One of my favorite pictures of myself, ever (thanks, Karly)

One of my favorite pictures of myself, ever (thanks, Karly)

Today, though, we went to the Vatican for Easter. The three of us whined and whined and whined as we walked out the door of our building, as we realized we would be standing outside, in the pouring rain for upwards of two hours – a couple of us were actually just getting ready to turn back, opting to watch the whole ordeal from the comfort of our loveseat in our pajamas, but eventually I was dragged down the street to a taxi stop, and at this moment there was no turning back. After a shockingly short ride, our driver dropped us off at the edge of St. Peter’s Square, which was positively teeming with people in an array of pastel-colored rain ponchos. In a few minutes’ time, we had hopped on this plastic-covered bandwagon, doling out five euro a piece to minimize our misery by like… 15%. While I was juggling my purse, umbrella, and jacket in the attempt to don this emerald green rain poncho, the endearingly goofy (and probably filthy rich after the downpour today) salesman skipped over and held up my umbrella to protect my hair, glasses, dignity, what have you, and I think we had a conversation about wrists?
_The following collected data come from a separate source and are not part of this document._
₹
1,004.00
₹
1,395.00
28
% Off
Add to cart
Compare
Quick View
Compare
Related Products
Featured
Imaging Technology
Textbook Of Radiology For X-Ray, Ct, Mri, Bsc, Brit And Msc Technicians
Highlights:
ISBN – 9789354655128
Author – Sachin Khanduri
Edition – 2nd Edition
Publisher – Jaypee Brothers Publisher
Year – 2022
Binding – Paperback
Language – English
Funny guy. I was glad I bought the poncho.

Long story short, I was roughly seven feet away from the Pope today. It was cool. He has a very kind face. I’m still trying to make #moshpitforpapafrancesco a thing, but it’s not really catching on, do you guys want to help me out?

The rest of my Easter Sunday has been spent doing homework, taking snack breaks, and wondering if I can actually pull off this half-up, half-down bun thing. But before I sign off, there are just a few random things I would like to share (in no particular order):

  1. I was mistaken for a local my second day here. Two elderly Italians approached me on a bridge and asked, in Italian, if some dome in the distance was the Vatican. I had no idea. I looked at them sadly, shrugged my shoulders, and said “I do not know,” which was met with a “stop” and the appropriate hand signal from the man. They promptly walked away. I felt bad, but also flattered that I they thought I looked like I belong here?
  2. Back to the nutella. I never eat nutella when I’m in the States – it’s so sweet and peanut butter is far superior. But I had just a little bit yesterday, and it has been nutella on my mind, all the time, for the past 30 hours. I have no idea why this is happening, but I am letting it happen. Ya know. When in Rome [you have to have a spoonful of nutella everyday].
  3. I’ve been listening to Sufjan Stevens’ new album the past couple nights, and although I love it and I am inexpressably happy to hear him doing folk again, it has been giving me crazy weird dreams. His eccentricity is like seeping through my headphones or something. What powers do you possess, Sufjan!
  4. Champagne gelato tastes exactly like champagne. Also I am obsessed with champagne and other sparkling white wines, which has seemingly come out of nowhere.
  5. After having practically NO SENSE OF DIRECTION for my ENTIRE life, I am suddenly able to navigate a city I’ve never even been to before. I mean, my track record in Rome is not flawless, but for the most part I have this inexplicable sense of where I need to go in order to reach my apartment – I’m not talking about confidence in my understanding of the cardinal directions, not at all, but rather a “let’s go this way” and an oddly self-assured point down whichever street “feels” right to me. And this method has gotten me home, safe and sound and unrattled, probably a dozen times. I am completely mystified by this.
  6. Either our washing machine is broken or we are incompetent. Either way, we are fresh outta towels, folks. Why? We’ve been using them to mop up the leak from the tub whenever we take a shower, and for obvious reasons we are not going to use mop towels as body towels. So yesterday I used a washcloth, which I’m estimating is 17% of a normal bath towel. Step at me, Bear Grylls. I’m the new woman in town (or rather the wilderness).